Animal Phylogeny and Major Branching Points
Tissue development
Body symmetry: Radial vs. bilateral
Body cavities
Embryonic development patterns

Invertebrates
Invertebrates comprise over 95% of animal species and lack backbones. Major groups include:
Sponges: No tissues, suspension feeders
Cnidarians: Radial symmetry, gastrovascular cavity, polyp and medusa forms
Molluscs: Soft-bodied, often with shells; include gastropods, bivalves, cephalopods
Flatworms: Bilateral symmetry, gastrovascular cavity, includes planarians, schistosomes, tapeworms
Annelids: Segmented worms, complete digestive tract (e.g., earthworms, errantia, sedentaria)
Roundworms (Nematodes): Cylindrical, tapered bodies, many are decomposers or parasites
Arthropods: Segmented, jointed appendages, exoskeleton (e.g., insects, crustaceans, arachnids)
Echinoderms: Spiny surfaces, radial symmetry as adults, water vascular system (e.g., sea stars, sand dollars)

Vertebrate Evolution and Diversity
Chordates are defined by four key features: dorsal hollow nerve cord, notochord, pharyngeal slits, and post-anal tail.

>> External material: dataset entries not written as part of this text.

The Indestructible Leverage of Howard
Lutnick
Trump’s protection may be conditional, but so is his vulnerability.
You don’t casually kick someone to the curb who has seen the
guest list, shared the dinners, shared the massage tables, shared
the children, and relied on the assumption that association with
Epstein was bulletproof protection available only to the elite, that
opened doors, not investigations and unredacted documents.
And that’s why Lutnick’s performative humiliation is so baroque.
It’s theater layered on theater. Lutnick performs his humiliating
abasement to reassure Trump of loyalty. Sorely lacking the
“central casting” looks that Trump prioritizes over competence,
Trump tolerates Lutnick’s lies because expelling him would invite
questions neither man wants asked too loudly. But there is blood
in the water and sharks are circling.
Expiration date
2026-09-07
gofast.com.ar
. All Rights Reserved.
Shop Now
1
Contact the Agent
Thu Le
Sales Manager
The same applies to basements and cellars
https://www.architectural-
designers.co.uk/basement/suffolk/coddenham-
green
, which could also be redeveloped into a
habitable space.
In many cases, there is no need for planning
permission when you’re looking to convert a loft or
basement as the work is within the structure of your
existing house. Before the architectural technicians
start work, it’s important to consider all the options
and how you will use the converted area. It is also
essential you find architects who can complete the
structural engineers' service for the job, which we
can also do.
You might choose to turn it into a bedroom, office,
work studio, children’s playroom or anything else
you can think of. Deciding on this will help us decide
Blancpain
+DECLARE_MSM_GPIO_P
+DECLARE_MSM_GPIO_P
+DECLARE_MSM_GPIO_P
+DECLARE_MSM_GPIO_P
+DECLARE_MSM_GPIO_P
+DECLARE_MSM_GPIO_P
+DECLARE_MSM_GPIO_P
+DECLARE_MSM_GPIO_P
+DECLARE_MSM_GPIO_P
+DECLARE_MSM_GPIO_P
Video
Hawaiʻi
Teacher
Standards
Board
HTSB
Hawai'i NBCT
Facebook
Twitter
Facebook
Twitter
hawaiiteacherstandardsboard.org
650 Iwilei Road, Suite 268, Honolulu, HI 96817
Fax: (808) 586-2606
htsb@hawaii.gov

Vertebrates are chordates with a backbone. Major groups include jawless fishes, cartilaginous fishes, bony fishes, amphibians, reptiles (including birds), and mammals.

Key Vertebrate Groups
Fishes: Jawless (hagfish, lampreys), cartilaginous (sharks, rays), bony (ray-finned, lobe-finned)
Amphibians: Aquatic larvae, terrestrial adults, require water for reproduction
Reptiles: Amniotic eggs, ectothermic (non-bird reptiles), endothermic (birds)
Mammals: Hair, mammary glands, three groups: monotremes (egg-laying), marsupials (pouched), eutherians (placental)
Primates and Human Evolution
Primates are characterized by limber shoulder joints, grasping hands, forward-facing eyes, and parental care. Major groups include lemurs, tarsiers, monkeys, and apes (including humans). Human evolution is traced through fossil hominins, with Homo sapiens emerging in Africa and spreading globally.

Additional info: This guide covers the evolutionary history and major characteristics of prokaryotes, eukaryotes, plants, fungi, and animals, as well as the ecological and medical significance of these groups. It is suitable for exam preparation in introductory college biology courses.